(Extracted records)
----------

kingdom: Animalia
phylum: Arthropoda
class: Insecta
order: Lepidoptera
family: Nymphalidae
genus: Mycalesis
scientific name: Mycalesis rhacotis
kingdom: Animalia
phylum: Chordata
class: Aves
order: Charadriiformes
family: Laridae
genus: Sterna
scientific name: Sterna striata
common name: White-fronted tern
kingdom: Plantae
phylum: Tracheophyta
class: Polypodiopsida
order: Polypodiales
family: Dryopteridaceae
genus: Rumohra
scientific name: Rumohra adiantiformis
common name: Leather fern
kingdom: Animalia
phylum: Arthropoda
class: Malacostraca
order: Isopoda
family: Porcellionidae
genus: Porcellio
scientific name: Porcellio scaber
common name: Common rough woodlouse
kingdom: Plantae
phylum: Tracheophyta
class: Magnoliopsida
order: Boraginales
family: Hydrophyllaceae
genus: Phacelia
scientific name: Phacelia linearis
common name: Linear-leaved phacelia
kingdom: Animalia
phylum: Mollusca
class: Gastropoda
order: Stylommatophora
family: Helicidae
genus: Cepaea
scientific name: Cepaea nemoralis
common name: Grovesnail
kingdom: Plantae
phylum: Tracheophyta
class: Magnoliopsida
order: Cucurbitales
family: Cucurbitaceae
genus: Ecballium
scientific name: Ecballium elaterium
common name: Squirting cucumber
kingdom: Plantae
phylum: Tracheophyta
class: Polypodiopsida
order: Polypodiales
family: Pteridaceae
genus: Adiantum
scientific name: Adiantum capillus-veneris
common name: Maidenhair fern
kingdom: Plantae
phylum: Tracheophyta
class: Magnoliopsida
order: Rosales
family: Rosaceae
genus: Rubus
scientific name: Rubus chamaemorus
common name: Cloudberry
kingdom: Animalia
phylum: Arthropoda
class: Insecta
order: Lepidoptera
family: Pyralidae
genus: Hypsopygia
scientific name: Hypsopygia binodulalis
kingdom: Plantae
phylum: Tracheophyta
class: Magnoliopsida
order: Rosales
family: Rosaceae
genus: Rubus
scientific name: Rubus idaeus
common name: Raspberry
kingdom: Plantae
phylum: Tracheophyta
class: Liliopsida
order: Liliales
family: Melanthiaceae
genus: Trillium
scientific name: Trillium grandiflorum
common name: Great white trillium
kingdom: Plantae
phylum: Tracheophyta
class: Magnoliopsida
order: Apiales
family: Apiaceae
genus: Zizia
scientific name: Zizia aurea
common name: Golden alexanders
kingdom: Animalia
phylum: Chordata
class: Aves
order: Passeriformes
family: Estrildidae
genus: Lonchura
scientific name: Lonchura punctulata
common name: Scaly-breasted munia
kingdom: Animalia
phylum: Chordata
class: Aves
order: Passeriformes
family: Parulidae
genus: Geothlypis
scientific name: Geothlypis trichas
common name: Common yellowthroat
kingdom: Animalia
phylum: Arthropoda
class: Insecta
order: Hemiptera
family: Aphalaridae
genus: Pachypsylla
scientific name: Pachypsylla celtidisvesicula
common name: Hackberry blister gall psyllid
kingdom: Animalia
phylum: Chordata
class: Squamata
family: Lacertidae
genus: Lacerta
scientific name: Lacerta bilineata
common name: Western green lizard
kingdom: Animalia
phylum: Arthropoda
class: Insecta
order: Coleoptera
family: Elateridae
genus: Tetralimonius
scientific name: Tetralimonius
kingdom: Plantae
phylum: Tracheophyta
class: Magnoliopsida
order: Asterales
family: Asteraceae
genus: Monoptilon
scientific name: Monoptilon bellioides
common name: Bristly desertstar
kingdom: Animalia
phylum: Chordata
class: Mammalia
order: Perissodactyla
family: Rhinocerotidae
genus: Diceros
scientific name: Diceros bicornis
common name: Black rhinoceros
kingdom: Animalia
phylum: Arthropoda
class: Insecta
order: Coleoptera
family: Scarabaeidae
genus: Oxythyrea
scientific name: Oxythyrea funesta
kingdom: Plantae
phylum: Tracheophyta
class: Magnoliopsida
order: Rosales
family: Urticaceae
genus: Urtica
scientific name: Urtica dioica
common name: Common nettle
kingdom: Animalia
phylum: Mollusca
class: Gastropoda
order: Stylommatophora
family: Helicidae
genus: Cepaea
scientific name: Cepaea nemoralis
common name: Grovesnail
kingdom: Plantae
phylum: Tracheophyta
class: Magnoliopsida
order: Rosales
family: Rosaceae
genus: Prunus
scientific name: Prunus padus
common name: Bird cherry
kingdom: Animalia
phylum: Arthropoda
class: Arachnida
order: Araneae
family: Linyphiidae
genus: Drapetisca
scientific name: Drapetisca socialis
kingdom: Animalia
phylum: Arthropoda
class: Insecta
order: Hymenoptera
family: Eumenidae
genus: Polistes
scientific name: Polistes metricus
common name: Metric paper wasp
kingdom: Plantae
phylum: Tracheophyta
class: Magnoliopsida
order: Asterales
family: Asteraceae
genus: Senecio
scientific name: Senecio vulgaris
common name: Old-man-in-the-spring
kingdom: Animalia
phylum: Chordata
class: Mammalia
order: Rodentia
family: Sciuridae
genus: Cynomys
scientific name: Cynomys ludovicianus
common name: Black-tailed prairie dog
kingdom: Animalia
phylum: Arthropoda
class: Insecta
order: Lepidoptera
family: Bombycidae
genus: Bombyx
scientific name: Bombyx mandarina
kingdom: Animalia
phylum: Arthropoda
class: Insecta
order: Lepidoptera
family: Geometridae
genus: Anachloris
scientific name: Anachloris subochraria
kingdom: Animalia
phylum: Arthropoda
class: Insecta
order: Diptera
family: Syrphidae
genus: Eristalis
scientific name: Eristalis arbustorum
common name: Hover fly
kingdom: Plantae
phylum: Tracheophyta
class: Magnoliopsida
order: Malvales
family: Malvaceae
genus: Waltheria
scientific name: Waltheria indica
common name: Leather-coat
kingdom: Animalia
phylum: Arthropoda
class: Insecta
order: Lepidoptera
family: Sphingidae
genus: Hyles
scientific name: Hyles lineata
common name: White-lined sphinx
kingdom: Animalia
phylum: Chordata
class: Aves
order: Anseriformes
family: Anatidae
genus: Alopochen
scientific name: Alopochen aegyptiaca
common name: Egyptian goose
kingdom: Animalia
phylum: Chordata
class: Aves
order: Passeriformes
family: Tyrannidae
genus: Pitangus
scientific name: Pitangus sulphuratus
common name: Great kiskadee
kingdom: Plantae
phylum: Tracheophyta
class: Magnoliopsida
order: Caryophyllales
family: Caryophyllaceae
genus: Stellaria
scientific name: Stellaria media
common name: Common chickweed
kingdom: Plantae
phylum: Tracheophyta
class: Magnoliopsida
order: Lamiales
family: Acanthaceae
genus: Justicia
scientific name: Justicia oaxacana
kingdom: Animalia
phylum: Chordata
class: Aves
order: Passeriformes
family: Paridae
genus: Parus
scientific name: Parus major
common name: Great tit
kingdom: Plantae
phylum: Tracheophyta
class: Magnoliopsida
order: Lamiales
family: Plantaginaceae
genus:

----------

## BRIEF
Rewrite the lines from all the items above as one numbered list, omitting any blank lines.

## RESPONSE TO THE EXERCISE
1. kingdom: Animalia
2. phylum: Arthropoda
3. class: Insecta
4. order: Lepidoptera
5. family: Nymphalidae
6. genus: Mycalesis
7. scientific name: Mycalesis rhacotis
8. kingdom: Animalia
9. phylum: Chordata
10. class: Aves
11. order: Charadriiformes
12. family: Laridae
13. genus: Sterna
14. scientific name: Sterna striata
15. common name: White-fronted tern
16. kingdom: Plantae
17. phylum: Tracheophyta
18. class: Polypodiopsida
19. order: Polypodiales
20. family: Dryopteridaceae
21. genus: Rumohra
22. scientific name: Rumohra adiantiformis
23. common name: Leather fern
24. kingdom: Animalia
25. phylum: Arthropoda
26. class: Malacostraca
27. order: Isopoda
28. family: Porcellionidae
29. genus: Porcellio
30. scientific name: Porcellio scaber
31. common name: Common rough woodlouse
32. kingdom: Plantae
33. phylum: Tracheophyta
34. class: Magnoliopsida
35. order: Boraginales
36. family: Hydrophyllaceae
37. genus: Phacelia
38. scientific name: Phacelia linearis
39. common name: Linear-leaved phacelia
40. kingdom: Animalia
41. phylum: Mollusca
42. class: Gastropoda
43. order: Stylommatophora
44. family: Helicidae
45. genus: Cepaea
46. scientific name: Cepaea nemoralis
47. common name: Grovesnail
48. kingdom: Plantae
49. phylum: Tracheophyta
50. class: Magnoliopsida
51. order: Cucurbitales
52. family: Cucurbitaceae
53. genus: Ecballium
54. scientific name: Ecballium elaterium
55. common name: Squirting cucumber
56. kingdom: Plantae
57. phylum: Tracheophyta
58. class: Polypodiopsida
59. order: Polypodiales
60. family: Pteridaceae
61. genus: Adiantum
62. scientific name: Adiantum capillus-veneris
63. common name: Maidenhair fern
64. kingdom: Plantae
65. phylum: Tracheophyta
66. class: Magnoliopsida
67. order: Rosales
68. family: Rosaceae
69. genus: Rubus
70. scientific name: Rubus chamaemorus
71. common name: Cloudberry
72. kingdom: Animalia
73. phylum: Arthropoda
74. class: Insecta
75. order: Lepidoptera
76. family: Pyralidae
77. genus: Hypsopygia
78. scientific name: Hypsopygia binodulalis
79. kingdom: Plantae
80. phylum: Tracheophyta
81. class: Magnoliopsida
82. order: Rosales
83. family: Rosaceae
84. genus: Rubus
85. scientific name: Rubus idaeus
86. common name: Raspberry
87. kingdom: Plantae
88. phylum: Tracheophyta
89. class: Liliopsida
90. order: Liliales
91. family: Melanthiaceae
92. genus: Trillium
93. scientific name: Trillium grandiflorum
94. common name: Great white trillium
95. kingdom: Plantae
96. phylum: Tracheophyta
97. class: Magnoliopsida
98. order: Apiales
99. family: Apiaceae
100. genus: Zizia
101. scientific name: Zizia aurea
102. common name: Golden alexanders
103. kingdom: Animalia
104. phylum: Chordata
105. class: Aves
106. order: Passeriformes
107. family: Estrildidae
108. genus: Lonchura
109. scientific name: Lonchura punctulata
110. common name: Scaly-breasted munia
111. kingdom: Animalia
112. phylum: Chordata
113. class: Aves
114. order: Passeriformes
115. family: Parulidae
116. genus: Geothlypis
117. scientific name: Geothlypis trichas
118. common name: Common yellowthroat
119. kingdom: Animalia
120. phylum: Arthropoda
121. class: Insecta
122. order: Hemiptera
123. family: Aphalaridae
124. genus: Pachypsylla
125. scientific name: Pachypsylla celtidisvesicula
126. common name: Hackberry blister gall psyllid
127. kingdom: Animalia
128. phylum: Chordata
129. class: Squamata
130. family: Lacertidae
131. genus: Lacerta
132. scientific name: Lacerta bilineata
133. common name: Western green lizard
134. kingdom: Animalia
135. phylum: Arthropoda
136. class: Insecta
137. order: Coleoptera
138. family: Elateridae
139. genus: Tetralimonius
140. scientific name: Tetralimonius
141. kingdom: Plantae
142. phylum: Tracheophyta
143. class: Magnoliopsida
144. order: Asterales
145. family: Asteraceae
146. genus: Monoptilon
147. scientific name: Monoptilon bellioides
148. common name: Bristly desertstar
149. kingdom: Animalia
150. phylum: Chordata
151. class: Mammalia
152. order: Perissodactyla
153. family: Rhinocerotidae
154. genus: Diceros
155. scientific name: Diceros bicornis
156. common name: Black rhinoceros
157. kingdom: Animalia
158. phylum: Arthropoda
159. class: Insecta
160. order: Coleoptera
161. family: Scarabaeidae
162. genus: Oxythyrea
163. scientific name: Oxythyrea funesta
164. kingdom: Plantae
165. phylum: Tracheophyta
166. class: Magnoliopsida
167. order: Rosales
168. family: Urticaceae
169. genus: Urtica
170. scientific name: Urtica dioica
171. common name: Common nettle
172. kingdom: Animalia
173. phylum: Mollusca
174. class: Gastropoda
175. order: Stylommatophora
176. family: Helicidae
177. genus: Cepaea
178. scientific name: Cepaea nemoralis
179. common name: Grovesnail
180. kingdom: Plantae
181. phylum: Tracheophyta
182. class: Magnoliopsida
183. order: Rosales
184. family: Rosaceae
185. genus: Prunus
186. scientific name: Prunus padus
187. common name: Bird cherry
188. kingdom: Animalia
189. phylum: Arthropoda
190. class: Arachnida
191. order: Araneae
192. family: Linyphiidae
193. genus: Drapetisca
194. scientific name: Drapetisca socialis
195. kingdom: Animalia
196. phylum: Arthropoda
197. class: Insecta
198. order: Hymenoptera
199. family: Eumenidae
200. genus: Polistes
201. scientific name: Polistes metricus
202. common name: Metric paper wasp
203. kingdom: Plantae
204. phylum: Tracheophyta
205. class: Magnoliopsida
206. order: Asterales
207. family: Asteraceae
208. genus: Senecio
209. scientific name: Senecio vulgaris
210. common name: Old-man-in-the-spring
211. kingdom: Animalia
212. phylum: Chordata
213. class: Mammalia
214. order: Rodentia
215. family: Sciuridae
216. genus: Cynomys
217. scientific name: Cynomys ludovicianus
218. common name: Black-tailed prairie dog
219. kingdom: Animalia
220. phylum: Arthropoda
221. class: Insecta
222. order: Lepidoptera
223. family: Bombycidae
224. genus: Bombyx
225. scientific name: Bombyx mandarina
226. kingdom: Animalia
227. phylum: Arthropoda
228. class: Insecta
229. order: Lepidoptera
230. family: Geometridae
231. genus: Anachloris
232. scientific name: Anachloris subochraria
233. kingdom: Animalia
234. phylum: Arthropoda
235. class: Insecta
236. order: Diptera
237. family: Syrphidae
238. genus: Eristalis
239. scientific name: Eristalis arbustorum
240. common name: Hover fly
241. kingdom: Plantae
242. phylum: Tracheophyta
243. class: Magnoliopsida
244. order: Malvales
245. family: Malvaceae
246. genus: Waltheria
247. scientific name: Waltheria indica
248. common name: Leather-coat
249. kingdom: Animalia
250. phylum: Arthropoda
251. class: Insecta
252. order: Lepidoptera
253. family: Sphingidae
254. genus: Hyles
255. scientific name: Hyles lineata
256. common name: White-lined sphinx
257. kingdom: Animalia
258. phylum: Chordata
259. class: Aves
260. order: Anseriformes
261. family: Anatidae
262. genus: Alopochen
263. scientific name: Alopochen aegyptiaca
264. common name: Egyptian goose
265. kingdom: Animalia
266. phylum: Chordata
267. class: Aves
268. order: Passeriformes
269. family: Tyrannidae
270. genus: Pitangus
271. scientific name: Pitangus sulphuratus
272. common name: Great kiskadee
273. kingdom: Plantae
274. phylum: Tracheophyta
275. class: Magnoliopsida
276. order: Caryophyllales
277. family: Caryophyllaceae
278. genus: Stellaria
279. scientific name: Stellaria media
280. common name: Common chickweed
281. kingdom: Plantae
282. phylum: Tracheophyta
283. class: Magnoliopsida
284. order: Lamiales
285. family: Acanthaceae
286. genus: Justicia
287. scientific name: Justicia oaxacana
288. kingdom: Animalia
289. phylum: Chordata
290. class: Aves
291. order: Passeriformes
292. family: Paridae
293. genus: Parus
294. scientific name: Parus major
295. common name: Great tit
296. kingdom: Plantae
297. phylum: Tracheophyta
298. class: Magnoliopsida
299. order: Lamiales
300. family: Plantaginaceae
301. genus:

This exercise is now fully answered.